WORK TASK ▸ Among the lines below, copy each one in which "melanoma" appears.

INFORMATION GIVEN START

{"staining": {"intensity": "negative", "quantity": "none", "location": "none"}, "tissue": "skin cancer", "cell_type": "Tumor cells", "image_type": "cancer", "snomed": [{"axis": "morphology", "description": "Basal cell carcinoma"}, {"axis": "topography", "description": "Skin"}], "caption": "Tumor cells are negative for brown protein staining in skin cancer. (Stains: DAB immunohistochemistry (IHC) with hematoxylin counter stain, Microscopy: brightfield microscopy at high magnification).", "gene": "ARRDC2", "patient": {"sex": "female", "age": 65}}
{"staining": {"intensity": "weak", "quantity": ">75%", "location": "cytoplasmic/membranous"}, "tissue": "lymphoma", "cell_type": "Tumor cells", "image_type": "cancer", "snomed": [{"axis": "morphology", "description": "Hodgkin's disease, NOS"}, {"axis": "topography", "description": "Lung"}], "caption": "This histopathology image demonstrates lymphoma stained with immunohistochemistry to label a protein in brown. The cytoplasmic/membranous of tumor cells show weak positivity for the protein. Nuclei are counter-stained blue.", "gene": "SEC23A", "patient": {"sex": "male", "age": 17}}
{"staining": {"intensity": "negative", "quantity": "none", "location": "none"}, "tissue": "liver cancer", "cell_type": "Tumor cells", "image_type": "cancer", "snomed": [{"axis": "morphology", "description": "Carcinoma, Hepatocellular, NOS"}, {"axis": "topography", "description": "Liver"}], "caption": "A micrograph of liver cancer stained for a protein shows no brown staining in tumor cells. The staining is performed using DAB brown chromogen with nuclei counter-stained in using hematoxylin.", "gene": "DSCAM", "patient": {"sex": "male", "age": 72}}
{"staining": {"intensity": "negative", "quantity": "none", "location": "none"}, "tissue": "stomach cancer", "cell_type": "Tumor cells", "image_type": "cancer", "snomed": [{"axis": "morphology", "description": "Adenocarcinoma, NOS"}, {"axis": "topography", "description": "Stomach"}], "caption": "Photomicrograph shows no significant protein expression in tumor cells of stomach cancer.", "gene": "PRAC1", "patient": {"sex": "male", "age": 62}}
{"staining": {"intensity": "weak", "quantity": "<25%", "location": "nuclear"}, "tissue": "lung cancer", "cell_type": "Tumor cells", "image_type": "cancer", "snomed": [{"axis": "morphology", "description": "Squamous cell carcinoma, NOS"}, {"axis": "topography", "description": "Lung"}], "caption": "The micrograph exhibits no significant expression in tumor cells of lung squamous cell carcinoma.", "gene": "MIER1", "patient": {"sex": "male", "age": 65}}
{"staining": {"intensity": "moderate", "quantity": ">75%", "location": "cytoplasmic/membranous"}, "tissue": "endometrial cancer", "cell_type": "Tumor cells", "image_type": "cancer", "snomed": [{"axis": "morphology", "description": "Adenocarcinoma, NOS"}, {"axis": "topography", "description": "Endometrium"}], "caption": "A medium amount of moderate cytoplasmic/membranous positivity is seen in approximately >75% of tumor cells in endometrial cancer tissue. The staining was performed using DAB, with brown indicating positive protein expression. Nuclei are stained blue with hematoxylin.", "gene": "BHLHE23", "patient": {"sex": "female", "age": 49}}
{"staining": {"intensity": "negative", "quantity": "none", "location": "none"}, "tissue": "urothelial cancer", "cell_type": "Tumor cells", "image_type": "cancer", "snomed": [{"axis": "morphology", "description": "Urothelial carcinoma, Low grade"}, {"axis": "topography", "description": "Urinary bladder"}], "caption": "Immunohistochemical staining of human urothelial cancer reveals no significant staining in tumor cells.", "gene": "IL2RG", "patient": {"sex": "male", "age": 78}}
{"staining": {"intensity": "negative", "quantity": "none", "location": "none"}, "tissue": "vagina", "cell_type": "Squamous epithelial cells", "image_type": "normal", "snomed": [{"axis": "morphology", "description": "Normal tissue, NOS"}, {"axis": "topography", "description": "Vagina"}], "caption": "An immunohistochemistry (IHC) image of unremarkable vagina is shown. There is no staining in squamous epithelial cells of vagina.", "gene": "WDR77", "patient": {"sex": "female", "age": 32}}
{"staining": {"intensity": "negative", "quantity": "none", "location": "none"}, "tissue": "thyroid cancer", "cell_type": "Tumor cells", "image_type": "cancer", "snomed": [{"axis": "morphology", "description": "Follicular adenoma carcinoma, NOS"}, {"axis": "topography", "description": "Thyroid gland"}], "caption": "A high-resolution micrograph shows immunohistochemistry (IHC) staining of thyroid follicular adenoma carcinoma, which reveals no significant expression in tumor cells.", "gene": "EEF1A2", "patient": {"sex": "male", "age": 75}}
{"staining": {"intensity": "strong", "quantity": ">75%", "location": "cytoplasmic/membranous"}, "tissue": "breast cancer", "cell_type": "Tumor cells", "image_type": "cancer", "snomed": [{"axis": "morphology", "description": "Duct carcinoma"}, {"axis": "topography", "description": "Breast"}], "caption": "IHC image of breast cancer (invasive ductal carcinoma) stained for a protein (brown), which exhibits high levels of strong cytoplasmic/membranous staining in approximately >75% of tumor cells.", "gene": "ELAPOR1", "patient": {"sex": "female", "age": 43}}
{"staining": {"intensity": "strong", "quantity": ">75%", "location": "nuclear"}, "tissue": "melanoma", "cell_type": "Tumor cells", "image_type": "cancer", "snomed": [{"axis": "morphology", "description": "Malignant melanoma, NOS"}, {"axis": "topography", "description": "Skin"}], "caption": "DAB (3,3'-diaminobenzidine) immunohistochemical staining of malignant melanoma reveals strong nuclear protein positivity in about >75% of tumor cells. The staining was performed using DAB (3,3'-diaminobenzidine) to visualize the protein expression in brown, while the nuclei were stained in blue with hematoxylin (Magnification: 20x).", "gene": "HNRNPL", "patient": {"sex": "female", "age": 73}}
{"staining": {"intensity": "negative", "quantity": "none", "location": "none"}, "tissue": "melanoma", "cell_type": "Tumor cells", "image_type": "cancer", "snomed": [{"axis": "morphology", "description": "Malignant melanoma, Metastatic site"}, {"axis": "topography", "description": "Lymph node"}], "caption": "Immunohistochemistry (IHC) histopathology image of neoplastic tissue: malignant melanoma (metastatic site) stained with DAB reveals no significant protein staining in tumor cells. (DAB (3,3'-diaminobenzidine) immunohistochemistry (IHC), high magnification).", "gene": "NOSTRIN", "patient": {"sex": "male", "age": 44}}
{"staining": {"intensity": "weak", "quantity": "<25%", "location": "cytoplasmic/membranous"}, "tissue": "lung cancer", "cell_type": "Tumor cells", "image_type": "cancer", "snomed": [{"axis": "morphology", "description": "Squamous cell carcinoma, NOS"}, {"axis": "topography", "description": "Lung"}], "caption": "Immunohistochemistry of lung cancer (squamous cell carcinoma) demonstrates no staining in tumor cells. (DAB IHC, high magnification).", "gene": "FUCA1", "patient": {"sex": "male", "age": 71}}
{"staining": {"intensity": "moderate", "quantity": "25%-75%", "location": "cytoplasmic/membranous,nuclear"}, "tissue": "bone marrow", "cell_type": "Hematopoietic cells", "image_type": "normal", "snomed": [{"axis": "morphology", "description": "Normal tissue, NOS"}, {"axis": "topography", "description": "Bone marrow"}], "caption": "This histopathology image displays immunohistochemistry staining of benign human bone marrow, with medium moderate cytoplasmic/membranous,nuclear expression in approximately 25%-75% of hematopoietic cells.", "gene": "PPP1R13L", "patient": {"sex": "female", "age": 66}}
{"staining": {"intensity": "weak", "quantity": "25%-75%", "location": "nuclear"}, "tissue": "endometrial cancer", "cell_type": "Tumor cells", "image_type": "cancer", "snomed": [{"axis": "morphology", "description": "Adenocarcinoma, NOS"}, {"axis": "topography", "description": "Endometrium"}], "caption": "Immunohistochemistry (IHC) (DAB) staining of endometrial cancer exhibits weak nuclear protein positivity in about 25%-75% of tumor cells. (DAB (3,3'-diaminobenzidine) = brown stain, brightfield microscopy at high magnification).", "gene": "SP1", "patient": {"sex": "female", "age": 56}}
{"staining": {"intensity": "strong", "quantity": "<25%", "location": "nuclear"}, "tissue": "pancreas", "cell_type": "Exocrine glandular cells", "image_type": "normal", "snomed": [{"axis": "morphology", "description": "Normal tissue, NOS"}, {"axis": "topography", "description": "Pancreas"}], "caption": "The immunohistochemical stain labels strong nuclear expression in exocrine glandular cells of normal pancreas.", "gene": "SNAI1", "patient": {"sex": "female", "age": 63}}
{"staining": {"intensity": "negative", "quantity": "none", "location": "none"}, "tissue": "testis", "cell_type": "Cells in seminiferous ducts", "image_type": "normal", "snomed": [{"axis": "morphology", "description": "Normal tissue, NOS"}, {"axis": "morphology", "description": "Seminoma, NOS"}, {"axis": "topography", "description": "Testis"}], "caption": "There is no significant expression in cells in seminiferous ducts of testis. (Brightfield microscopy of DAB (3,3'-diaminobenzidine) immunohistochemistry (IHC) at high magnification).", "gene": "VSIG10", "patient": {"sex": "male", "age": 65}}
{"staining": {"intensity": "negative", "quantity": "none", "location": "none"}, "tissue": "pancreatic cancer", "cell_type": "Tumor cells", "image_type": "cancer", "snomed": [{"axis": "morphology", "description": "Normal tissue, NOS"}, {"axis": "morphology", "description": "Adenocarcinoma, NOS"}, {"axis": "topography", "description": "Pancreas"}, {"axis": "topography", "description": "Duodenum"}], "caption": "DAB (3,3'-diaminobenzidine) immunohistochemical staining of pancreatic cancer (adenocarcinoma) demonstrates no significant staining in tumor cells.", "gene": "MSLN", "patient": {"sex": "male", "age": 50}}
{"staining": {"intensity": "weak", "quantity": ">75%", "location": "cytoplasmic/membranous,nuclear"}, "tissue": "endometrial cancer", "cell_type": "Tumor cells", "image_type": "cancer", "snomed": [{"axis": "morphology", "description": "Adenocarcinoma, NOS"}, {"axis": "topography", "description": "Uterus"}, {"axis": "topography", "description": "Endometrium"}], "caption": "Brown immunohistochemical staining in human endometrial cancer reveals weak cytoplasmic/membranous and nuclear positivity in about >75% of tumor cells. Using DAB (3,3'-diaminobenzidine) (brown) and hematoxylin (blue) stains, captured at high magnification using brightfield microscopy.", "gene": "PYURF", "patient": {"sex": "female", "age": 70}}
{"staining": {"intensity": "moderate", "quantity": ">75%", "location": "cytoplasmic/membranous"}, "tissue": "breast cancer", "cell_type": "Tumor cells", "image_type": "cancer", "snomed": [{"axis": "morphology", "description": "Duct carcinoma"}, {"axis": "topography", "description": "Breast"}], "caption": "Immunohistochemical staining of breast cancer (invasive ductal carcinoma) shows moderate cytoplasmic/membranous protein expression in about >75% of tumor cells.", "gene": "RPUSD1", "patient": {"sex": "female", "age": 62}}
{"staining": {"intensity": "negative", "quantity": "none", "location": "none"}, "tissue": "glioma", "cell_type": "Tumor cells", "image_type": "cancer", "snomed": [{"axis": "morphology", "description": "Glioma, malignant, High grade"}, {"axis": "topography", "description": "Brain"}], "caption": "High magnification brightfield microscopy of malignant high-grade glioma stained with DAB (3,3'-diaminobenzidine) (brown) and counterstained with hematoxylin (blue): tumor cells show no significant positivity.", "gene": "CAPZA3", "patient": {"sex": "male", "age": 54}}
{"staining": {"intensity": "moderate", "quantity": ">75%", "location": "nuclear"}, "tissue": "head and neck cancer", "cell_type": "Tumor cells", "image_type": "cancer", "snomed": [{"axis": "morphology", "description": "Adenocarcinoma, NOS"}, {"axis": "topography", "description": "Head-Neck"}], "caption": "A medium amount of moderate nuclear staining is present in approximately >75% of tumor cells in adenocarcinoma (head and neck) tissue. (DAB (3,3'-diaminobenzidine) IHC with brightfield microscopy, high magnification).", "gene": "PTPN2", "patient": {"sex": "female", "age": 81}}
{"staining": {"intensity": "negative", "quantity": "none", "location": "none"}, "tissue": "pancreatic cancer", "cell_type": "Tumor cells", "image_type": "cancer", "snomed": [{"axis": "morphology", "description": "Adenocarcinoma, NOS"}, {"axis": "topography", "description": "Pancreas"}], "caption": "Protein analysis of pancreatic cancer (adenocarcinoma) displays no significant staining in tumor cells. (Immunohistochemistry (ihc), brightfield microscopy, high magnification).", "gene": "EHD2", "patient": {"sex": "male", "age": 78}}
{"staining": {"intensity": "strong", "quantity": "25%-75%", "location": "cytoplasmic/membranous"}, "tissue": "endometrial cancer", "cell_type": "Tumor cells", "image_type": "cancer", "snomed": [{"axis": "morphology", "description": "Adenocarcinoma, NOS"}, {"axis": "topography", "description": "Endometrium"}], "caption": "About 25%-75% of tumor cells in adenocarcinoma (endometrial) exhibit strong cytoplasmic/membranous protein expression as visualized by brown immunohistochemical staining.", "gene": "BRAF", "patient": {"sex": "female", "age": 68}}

INFORMATION GIVEN END

SOLUTION TO THE PROBLEM ▸
{"staining": {"intensity": "strong", "quantity": ">75%", "location": "nuclear"}, "tissue": "melanoma", "cell_type": "Tumor cells", "image_type": "cancer", "snomed": [{"axis": "morphology", "description": "Malignant melanoma, NOS"}, {"axis": "topography", "description": "Skin"}], "caption": "DAB (3,3'-diaminobenzidine) immunohistochemical staining of malignant melanoma reveals strong nuclear protein positivity in about >75% of tumor cells. The staining was performed using DAB (3,3'-diaminobenzidine) to visualize the protein expression in brown, while the nuclei were stained in blue with hematoxylin (Magnification: 20x).", "gene": "HNRNPL", "patient": {"sex": "female", "age": 73}}
{"staining": {"intensity": "negative", "quantity": "none", "location": "none"}, "tissue": "melanoma", "cell_type": "Tumor cells", "image_type": "cancer", "snomed": [{"axis": "morphology", "description": "Malignant melanoma, Metastatic site"}, {"axis": "topography", "description": "Lymph node"}], "caption": "Immunohistochemistry (IHC) histopathology image of neoplastic tissue: malignant melanoma (metastatic site) stained with DAB reveals no significant protein staining in tumor cells. (DAB (3,3'-diaminobenzidine) immunohistochemistry (IHC), high magnification).", "gene": "NOSTRIN", "patient": {"sex": "male", "age": 44}}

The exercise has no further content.